1
votes

I am trying to connect to vertica from spark. Below is my code:

val opt = Map("host" -> host , "table" -> table , "db" -> db , "numPartitions" -> partitions , "user" -> user , "password" -> pswd )
val df1 = sqlContext.read.format("com.vertica.spark.datasource.DefaultSource").options(opt).load()
df1.show()

I am getting below error-

Exception in thread "main" java.lang.ClassNotFoundException: Failed to find data source: com.vertica.spark.datasource.DefaultSource. Please find packages at http://spark-packages.org at org.apache.spark.sql.execution.datasources.ResolvedDataSource$.lookupDataSource(ResolvedDataSource.scala:77) at org.apache.spark.sql.execution.datasources.ResolvedDataSource$.apply(ResolvedDataSource.scala:102) at org.apache.spark.sql.DataFrameReader.load(DataFrameReader.scala:119) at com.ConnectToVertica$.main(ConnectToVertica.scala:32) at com.ConnectToVertica.main(ConnectToVertica.scala)

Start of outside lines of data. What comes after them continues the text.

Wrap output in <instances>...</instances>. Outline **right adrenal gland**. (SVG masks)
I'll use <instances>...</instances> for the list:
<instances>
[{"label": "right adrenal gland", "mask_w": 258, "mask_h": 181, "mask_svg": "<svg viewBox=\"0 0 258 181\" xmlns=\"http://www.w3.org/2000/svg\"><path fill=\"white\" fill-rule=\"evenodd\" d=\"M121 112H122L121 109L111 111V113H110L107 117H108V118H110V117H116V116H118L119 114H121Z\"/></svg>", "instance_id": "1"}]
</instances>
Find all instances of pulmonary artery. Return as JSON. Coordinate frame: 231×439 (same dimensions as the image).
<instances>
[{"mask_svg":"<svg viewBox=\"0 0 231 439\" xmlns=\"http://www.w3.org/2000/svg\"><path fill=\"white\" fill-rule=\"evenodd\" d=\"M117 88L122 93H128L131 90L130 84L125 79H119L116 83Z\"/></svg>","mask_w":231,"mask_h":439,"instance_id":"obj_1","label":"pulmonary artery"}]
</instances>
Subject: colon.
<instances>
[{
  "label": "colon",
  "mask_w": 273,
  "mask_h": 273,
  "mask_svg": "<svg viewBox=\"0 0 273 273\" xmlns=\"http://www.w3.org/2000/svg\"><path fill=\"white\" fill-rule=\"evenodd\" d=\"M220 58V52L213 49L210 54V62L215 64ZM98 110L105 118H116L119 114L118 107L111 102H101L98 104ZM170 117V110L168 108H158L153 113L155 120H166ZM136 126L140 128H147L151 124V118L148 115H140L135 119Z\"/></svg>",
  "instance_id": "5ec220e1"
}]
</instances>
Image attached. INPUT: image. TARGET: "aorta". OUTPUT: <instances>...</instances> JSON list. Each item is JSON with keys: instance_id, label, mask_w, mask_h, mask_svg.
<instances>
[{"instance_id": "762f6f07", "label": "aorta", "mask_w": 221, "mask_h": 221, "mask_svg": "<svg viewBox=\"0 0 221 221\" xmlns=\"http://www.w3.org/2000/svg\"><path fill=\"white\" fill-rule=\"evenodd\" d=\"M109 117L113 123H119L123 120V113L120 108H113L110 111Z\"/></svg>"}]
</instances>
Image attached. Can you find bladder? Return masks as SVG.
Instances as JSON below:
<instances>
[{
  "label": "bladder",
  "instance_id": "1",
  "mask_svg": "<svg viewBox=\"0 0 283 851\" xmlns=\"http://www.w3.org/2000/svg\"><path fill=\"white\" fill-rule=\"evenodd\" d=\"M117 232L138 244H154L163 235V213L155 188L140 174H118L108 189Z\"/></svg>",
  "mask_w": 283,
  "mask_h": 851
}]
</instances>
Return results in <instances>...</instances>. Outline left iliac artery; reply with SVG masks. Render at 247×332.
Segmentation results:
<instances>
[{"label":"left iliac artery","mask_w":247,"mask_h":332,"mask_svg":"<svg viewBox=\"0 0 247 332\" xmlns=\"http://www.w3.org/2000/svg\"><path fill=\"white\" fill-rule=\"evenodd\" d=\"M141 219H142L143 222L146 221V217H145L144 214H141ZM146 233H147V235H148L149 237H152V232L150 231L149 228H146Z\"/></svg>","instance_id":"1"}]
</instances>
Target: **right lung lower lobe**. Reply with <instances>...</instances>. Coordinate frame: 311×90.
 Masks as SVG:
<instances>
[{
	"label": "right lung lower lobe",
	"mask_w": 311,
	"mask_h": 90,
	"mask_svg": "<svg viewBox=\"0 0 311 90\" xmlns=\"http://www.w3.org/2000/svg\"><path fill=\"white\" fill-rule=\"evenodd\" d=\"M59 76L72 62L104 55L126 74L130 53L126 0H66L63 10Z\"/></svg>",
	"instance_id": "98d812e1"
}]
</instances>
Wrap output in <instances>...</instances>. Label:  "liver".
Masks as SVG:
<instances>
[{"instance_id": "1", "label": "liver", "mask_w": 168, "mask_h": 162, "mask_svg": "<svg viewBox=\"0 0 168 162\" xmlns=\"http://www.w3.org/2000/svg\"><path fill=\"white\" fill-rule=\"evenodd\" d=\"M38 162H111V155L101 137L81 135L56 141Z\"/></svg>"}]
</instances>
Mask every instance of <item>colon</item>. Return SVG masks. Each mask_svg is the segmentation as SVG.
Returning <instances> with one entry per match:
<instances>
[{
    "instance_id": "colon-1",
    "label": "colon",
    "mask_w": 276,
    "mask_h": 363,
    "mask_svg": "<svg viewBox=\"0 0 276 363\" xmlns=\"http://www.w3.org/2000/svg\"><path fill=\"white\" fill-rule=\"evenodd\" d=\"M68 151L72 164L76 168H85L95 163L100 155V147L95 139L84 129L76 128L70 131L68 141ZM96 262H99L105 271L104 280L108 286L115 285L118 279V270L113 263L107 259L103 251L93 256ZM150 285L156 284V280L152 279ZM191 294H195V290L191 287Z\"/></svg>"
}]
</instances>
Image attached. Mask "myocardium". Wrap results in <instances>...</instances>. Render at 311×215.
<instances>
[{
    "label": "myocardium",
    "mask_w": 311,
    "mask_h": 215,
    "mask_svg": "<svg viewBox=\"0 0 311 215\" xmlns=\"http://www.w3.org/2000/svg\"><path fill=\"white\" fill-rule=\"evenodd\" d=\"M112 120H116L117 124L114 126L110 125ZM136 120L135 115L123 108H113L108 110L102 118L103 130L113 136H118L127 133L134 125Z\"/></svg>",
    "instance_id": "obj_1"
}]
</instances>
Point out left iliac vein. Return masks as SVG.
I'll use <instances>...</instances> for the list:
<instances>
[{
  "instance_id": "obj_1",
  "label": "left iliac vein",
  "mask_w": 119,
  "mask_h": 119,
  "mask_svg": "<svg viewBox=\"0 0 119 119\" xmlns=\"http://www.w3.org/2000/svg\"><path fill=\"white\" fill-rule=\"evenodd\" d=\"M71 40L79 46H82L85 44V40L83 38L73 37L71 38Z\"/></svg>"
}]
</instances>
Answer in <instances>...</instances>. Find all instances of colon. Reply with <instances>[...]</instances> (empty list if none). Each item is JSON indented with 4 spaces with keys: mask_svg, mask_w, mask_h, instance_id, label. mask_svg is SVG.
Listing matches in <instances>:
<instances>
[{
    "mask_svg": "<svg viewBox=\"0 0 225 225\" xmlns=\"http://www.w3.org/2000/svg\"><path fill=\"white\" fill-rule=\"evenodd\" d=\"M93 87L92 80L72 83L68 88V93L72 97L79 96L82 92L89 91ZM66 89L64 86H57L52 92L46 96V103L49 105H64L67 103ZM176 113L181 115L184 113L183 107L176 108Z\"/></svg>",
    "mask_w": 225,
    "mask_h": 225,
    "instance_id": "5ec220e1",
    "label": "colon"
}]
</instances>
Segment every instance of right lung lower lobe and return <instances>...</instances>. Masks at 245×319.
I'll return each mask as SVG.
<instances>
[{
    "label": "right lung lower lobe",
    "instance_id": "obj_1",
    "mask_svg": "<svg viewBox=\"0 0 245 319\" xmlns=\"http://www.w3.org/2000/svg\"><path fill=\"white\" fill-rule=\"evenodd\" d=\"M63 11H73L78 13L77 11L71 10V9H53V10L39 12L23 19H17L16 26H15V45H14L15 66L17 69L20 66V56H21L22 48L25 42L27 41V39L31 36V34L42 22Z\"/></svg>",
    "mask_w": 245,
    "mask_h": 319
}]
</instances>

I checked for the packages also (http://spark-packages.org) as indicated in the error but did not find any package for Vertica. If I execute the same code with spark-submit by passing the jars for Vertica its working fine but directly from IDE gives me this error.I tried with spark 1.6.2 also and getting the same error.

1

1 Answers

0
votes

Looks like you have not added the jar file in your class path. Download the jar from the below url, add to the classpath and try the same.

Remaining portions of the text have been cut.